Al lector, como a mí, le interesará saber que Jorge Mario Varlotta Levrero, que tal es su verdadero nombre, aunque lo haya escindido en dos: Mario Levrero para el escritor y Jorge Varlotta para el ciudadano, aparte de haber usado, como Pessoa, numerosos heterónimos según sus distintas actividades, es un personaje extraño que ha alternado en su vida y en su obra los oficios y registros más dispares. Así, por ejemplo, en la vida real , Varlotta/Levrero ha sido humorista, creador de crucigramas, redactor de revistas médicas, cineasta, oficinista y hasta librero de viejo; diversidad que ha llevado a su otra vida, la de escritor, en la que ha cultivado géneros tan dispares como la parapsicología, el cuento, la novela o el ensayo. En una entrevista imaginaria que Levrero se hizo a sí mismo (él, que no suele concederlas y que reniega de ellas tanto como el autor de este prólogo) decía: «Hay dos tipos de entrevistas: las periodísticas y las académicas. Las primeras buscan lo novedoso, lo llamativo, algún detalle que pueda llamar la atención del lector común; sería mucho más interesante para ellas si, en vez de escribir, yo hubiera por ejemplo cometido algún asesinato. Las segundas tienen interés en que yo me sitúe exactamente en una especie de diagrama histórico-sociológico, como si ése fuera un trabajo mío y no del entrevistador.» Y manifestaba: «La cuestión es dar a través de imágenes, a su vez representadas por palabras, una idea de esa experiencia íntima para la cual no existe un lenguaje preciso.» Una experiencia íntima que, en el caso de Levrero, está directamente relacionada con el mundo de los sueños («En ellos, uno se vuelve sensible a cosas que habitualmente están cerradas por la conciencia») y con una visión del mundo tan escéptica como desesperanzada: «No conozco ninguna verdad; creo que el mundo debería estarme agradecido por haber abandonado hace muchísimos años toda pretensión de mejorarlo», confesaba Levrero en la citada autoentrevista después de reconocer también que aborrece los catálogos, las interpretaciones y los análisis.
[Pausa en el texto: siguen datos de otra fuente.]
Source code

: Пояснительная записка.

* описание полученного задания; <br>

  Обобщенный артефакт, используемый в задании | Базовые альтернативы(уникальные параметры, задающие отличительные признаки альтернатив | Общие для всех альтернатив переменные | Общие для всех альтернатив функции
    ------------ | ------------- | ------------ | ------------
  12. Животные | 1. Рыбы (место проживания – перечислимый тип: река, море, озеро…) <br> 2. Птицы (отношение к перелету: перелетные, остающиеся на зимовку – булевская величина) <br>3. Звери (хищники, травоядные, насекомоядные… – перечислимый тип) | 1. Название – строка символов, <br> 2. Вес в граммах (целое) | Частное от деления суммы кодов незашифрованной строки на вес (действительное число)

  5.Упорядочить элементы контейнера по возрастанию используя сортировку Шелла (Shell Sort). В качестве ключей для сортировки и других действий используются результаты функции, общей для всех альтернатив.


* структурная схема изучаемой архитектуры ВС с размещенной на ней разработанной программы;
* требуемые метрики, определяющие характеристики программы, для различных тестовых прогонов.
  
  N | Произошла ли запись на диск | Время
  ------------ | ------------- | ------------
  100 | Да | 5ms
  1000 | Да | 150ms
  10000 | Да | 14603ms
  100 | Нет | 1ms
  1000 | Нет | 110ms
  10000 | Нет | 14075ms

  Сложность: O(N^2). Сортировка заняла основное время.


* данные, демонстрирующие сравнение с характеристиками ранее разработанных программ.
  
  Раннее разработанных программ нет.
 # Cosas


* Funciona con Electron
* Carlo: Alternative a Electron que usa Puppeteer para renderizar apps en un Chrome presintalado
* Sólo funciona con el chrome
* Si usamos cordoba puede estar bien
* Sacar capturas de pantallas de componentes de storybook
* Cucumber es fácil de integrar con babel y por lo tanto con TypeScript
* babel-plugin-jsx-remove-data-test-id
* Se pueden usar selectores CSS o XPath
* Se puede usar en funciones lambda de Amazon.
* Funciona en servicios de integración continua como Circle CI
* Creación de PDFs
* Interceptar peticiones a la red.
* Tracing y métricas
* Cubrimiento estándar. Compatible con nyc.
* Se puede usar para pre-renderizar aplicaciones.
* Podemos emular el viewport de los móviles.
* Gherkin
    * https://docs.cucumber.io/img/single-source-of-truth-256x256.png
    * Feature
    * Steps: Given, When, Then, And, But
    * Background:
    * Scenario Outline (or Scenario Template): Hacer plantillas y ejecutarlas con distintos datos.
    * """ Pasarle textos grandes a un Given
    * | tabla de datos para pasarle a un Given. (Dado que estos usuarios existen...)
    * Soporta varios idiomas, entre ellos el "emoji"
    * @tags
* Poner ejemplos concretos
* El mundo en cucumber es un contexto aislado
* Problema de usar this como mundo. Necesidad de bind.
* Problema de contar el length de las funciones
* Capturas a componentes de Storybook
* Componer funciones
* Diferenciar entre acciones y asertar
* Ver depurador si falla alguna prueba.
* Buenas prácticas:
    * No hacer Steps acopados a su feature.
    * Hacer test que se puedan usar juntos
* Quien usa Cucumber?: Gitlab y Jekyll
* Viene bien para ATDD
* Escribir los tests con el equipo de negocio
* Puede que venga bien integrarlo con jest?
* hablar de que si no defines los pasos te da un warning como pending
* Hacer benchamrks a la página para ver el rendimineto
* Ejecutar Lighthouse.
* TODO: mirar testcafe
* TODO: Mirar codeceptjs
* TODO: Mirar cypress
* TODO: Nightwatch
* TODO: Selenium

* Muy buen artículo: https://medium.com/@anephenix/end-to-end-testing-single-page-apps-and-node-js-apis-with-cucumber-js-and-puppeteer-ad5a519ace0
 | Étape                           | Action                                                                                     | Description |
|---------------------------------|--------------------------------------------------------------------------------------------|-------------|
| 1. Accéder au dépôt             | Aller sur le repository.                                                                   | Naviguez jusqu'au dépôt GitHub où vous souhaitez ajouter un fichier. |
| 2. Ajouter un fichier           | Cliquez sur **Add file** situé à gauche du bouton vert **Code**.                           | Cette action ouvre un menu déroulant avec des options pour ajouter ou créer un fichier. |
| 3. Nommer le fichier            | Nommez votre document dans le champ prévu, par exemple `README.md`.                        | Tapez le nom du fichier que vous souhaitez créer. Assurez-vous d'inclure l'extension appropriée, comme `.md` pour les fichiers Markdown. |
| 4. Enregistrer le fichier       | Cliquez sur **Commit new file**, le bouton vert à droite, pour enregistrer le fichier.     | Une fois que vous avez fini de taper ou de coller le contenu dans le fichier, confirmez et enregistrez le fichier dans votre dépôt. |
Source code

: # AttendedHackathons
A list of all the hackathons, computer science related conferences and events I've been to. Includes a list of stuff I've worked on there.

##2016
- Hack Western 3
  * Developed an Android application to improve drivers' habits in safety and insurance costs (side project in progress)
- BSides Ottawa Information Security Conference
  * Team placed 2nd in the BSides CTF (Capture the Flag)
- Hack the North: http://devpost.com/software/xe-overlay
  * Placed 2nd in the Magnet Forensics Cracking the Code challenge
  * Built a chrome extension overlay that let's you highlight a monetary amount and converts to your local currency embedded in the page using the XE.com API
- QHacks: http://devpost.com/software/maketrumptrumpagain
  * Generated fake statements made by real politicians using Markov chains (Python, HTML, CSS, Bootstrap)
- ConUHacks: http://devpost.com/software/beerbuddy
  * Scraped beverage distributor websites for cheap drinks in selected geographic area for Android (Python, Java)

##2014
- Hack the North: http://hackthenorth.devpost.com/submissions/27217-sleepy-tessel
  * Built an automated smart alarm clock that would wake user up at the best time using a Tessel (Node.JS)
El lugar responde a todos esos principios (o finales, ¿quién lo sabe?) y trasluce al mismo tiempo las referencias constantes en la vida y en la obra de su autor: el humor, la fantasía, un asfixiante clima kafkiano y esa especie de mueca permanente, como de extraña inexpresividad, que obliga a pensar en Keaton y en cierto tipo de cine mudo, del que Mario Levrero confiesa ser devoto. Si, a todo eso, se añaden unas gotas de acidez, las huellas de Freud y de Richard Lester, el aroma del mejor Chandler, la tristeza de Gardel y de los tangos, la inquietud de los insomnes y la imperturbabilidad de Onetti, uno tendrá, aproximado, el retrato de este libro y de su autor, aunque seguramente no le servirá de nada. De la literatura lo único que sirve finalmente es la lectura y ésta es distinta en cada lector. Así que pido disculpas por demorarla con este prólogo que, como dije al principio, no pretendía ser otra cosa que una presentación: la de un autor que me ha sorprendido como hacía mucho tiempo ya que no me ocurría.